We render and append the remaining HTML to the stream: </h1></div></body></html>.

The key of streaming is step 3, 4, 5. The full HTML, when finished, will be like this:

<html lang="en"><body><div id="_next"><h1>Hello,

<div id="suspense-1-fallback">loading...</div>

<style>
  .stitches-xyz {
    font-size: 2rem;
  }
  .stitches-xyz-type-admin {
    color: red;
  }
</style>

<div hidden id="suspense-1-content">
  <span className="stitches-xyz stitches-xyz-type-admin">John Doe</span>
</div>

<script>
const fallbackContainer = document.getElementById('suspense-1-fallback')
const contentContainer = document.getElementById('suspense-1-content')
swap(contentContainer, fallbackContainer)
remove(fallbackContainer)
makeVisible(contentContainer)
</script>

</h1></div></body></html>

Which is totally valid. Browser receives and executes each chunk in order.

#Conclusion

As you might already noticed, there are a couple of downsides of this approach:

You’ll need to put <style> tags inside <body>, which is not recommended in the WHATWG spec.
CSS can’t be extracted out from the HTML (as .css files) and shared/cached between different pages.

But there are other solutions too.
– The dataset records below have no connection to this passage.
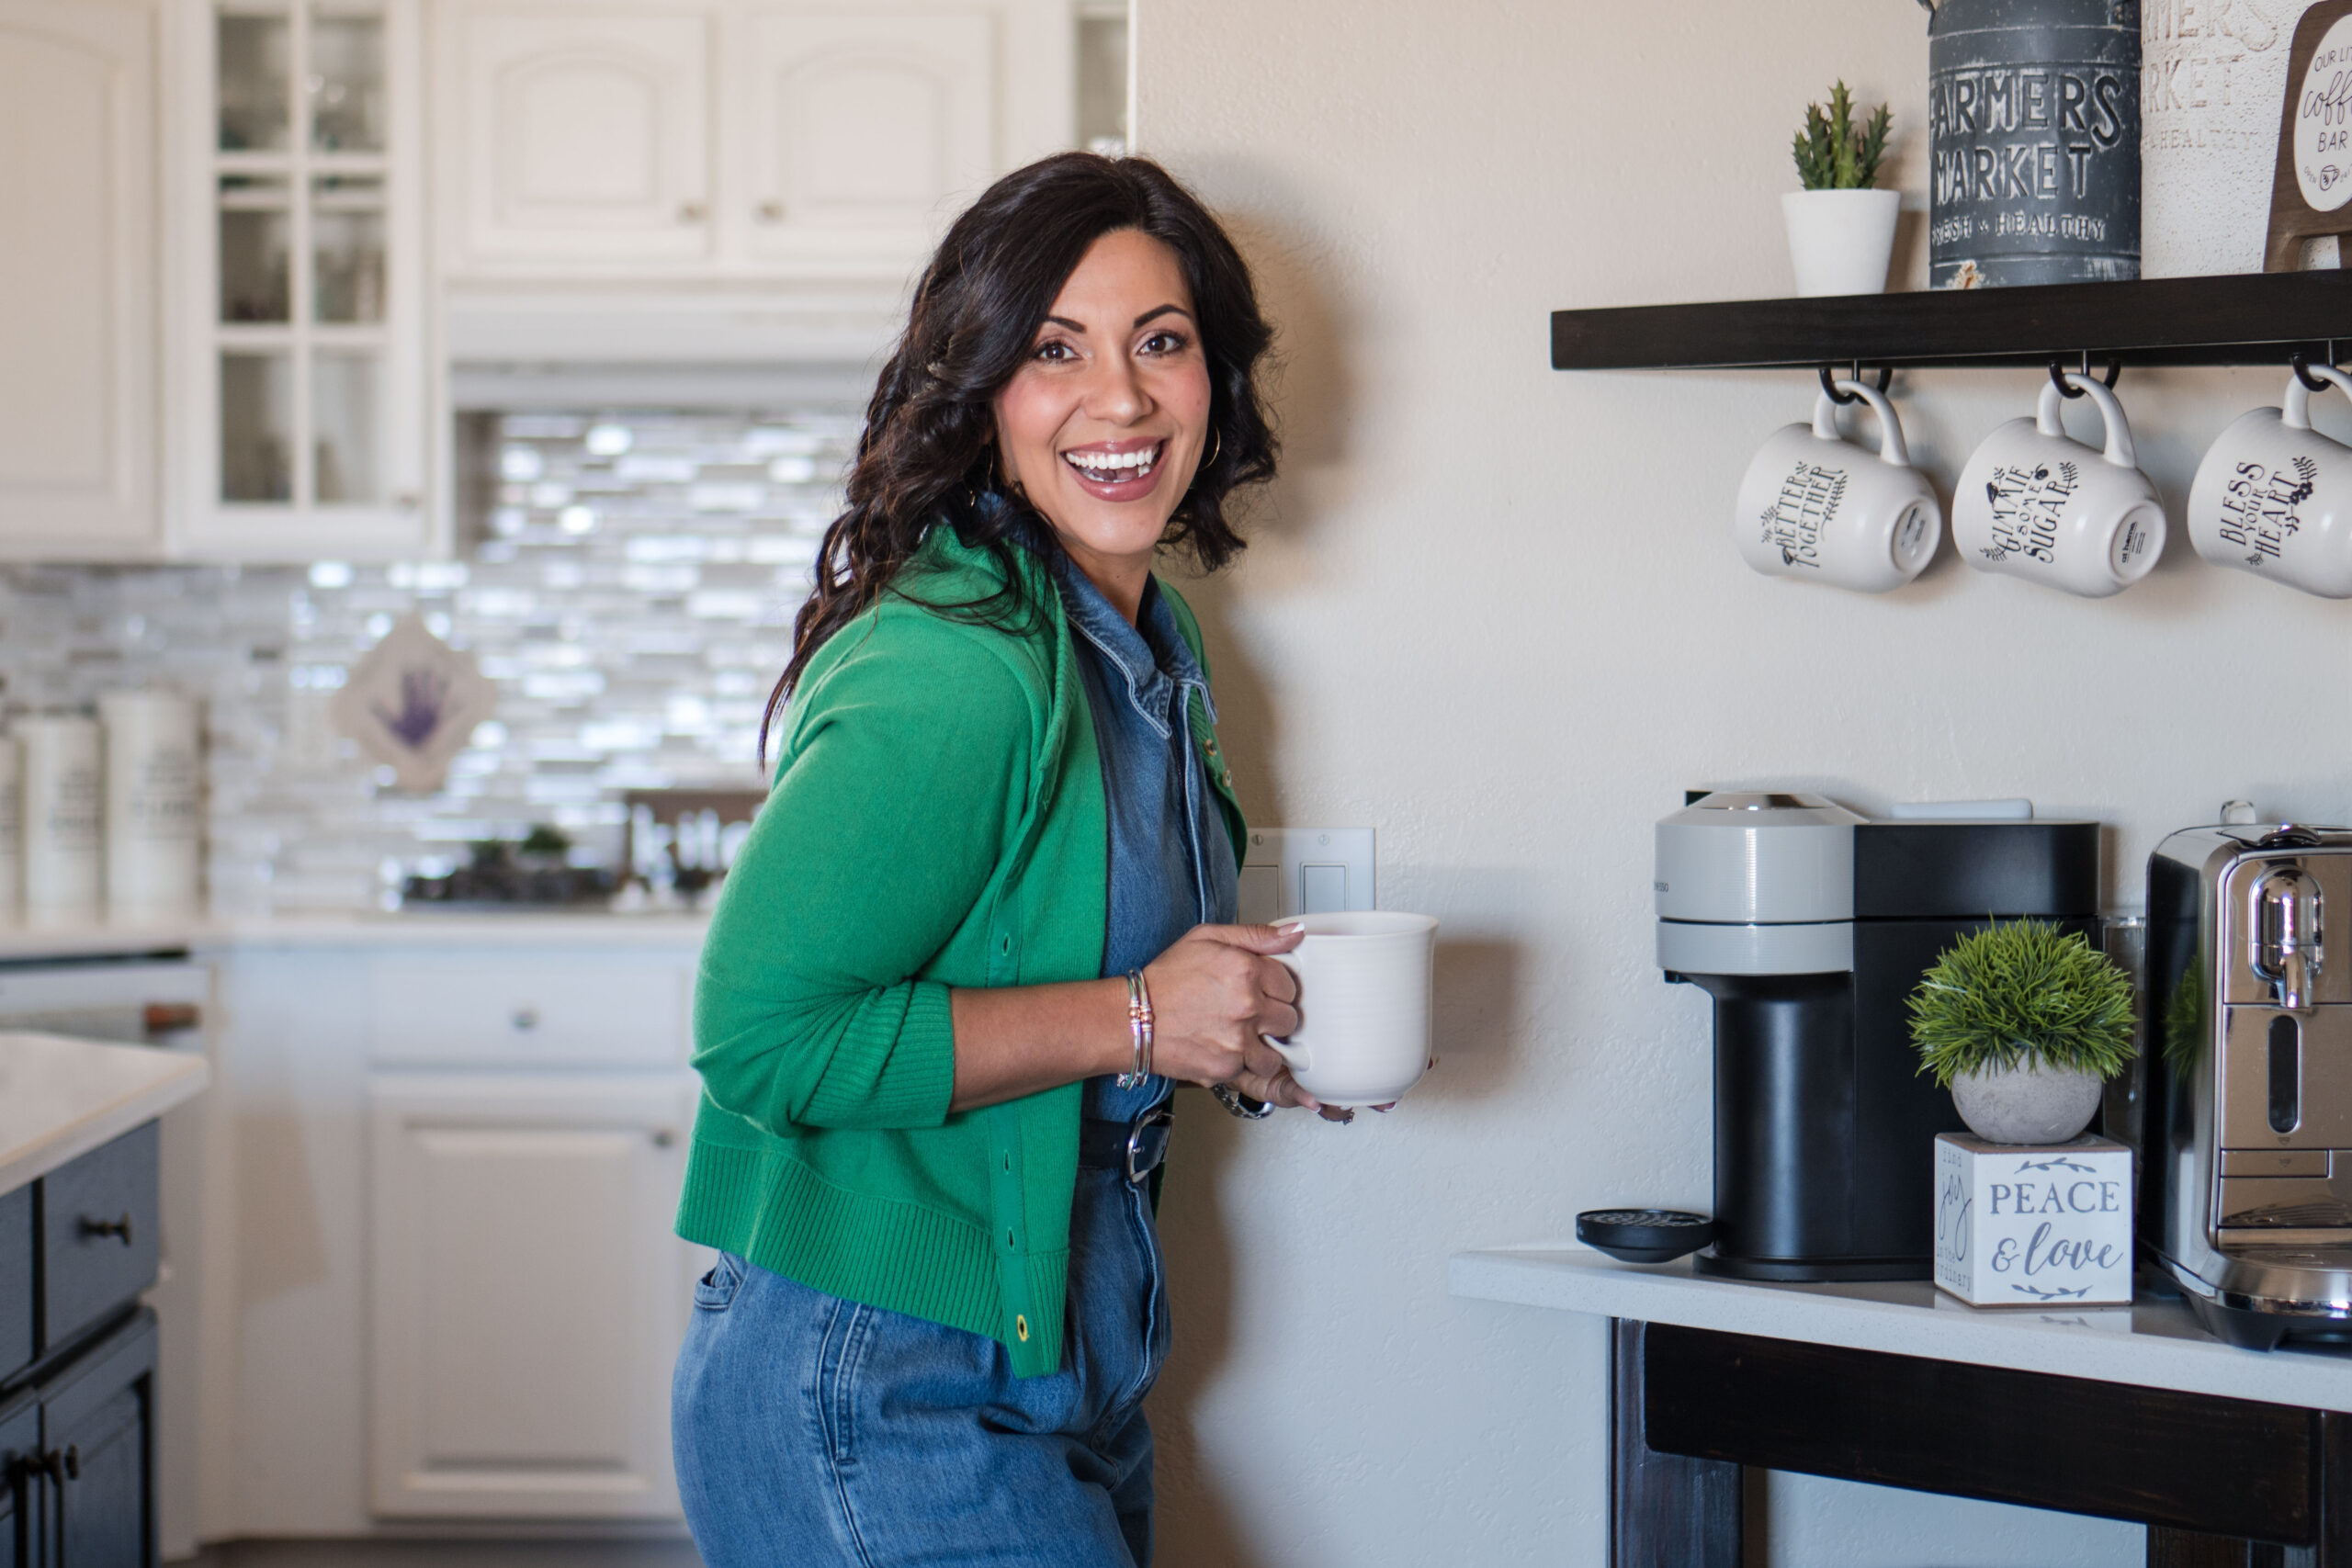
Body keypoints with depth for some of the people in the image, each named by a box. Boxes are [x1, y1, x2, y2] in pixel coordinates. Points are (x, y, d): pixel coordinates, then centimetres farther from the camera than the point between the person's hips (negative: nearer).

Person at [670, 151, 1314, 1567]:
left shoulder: (1152, 645, 8)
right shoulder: (954, 669, -22)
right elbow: (759, 1035, -27)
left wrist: (1238, 1044, 2)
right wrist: (1134, 1017, -22)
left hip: (1064, 1385, 9)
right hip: (883, 1419, -9)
If we can know all the possible styles before rendering <Page/>, we can avoid the two problems above. The old way of writing fully static CSS files is still great. Or something in the middle, such as Tailwind CSS or similar tools, to collect necessary styles at build time so you also have some flexibility.

As always, we get more power by adding more dynamism, with a cost.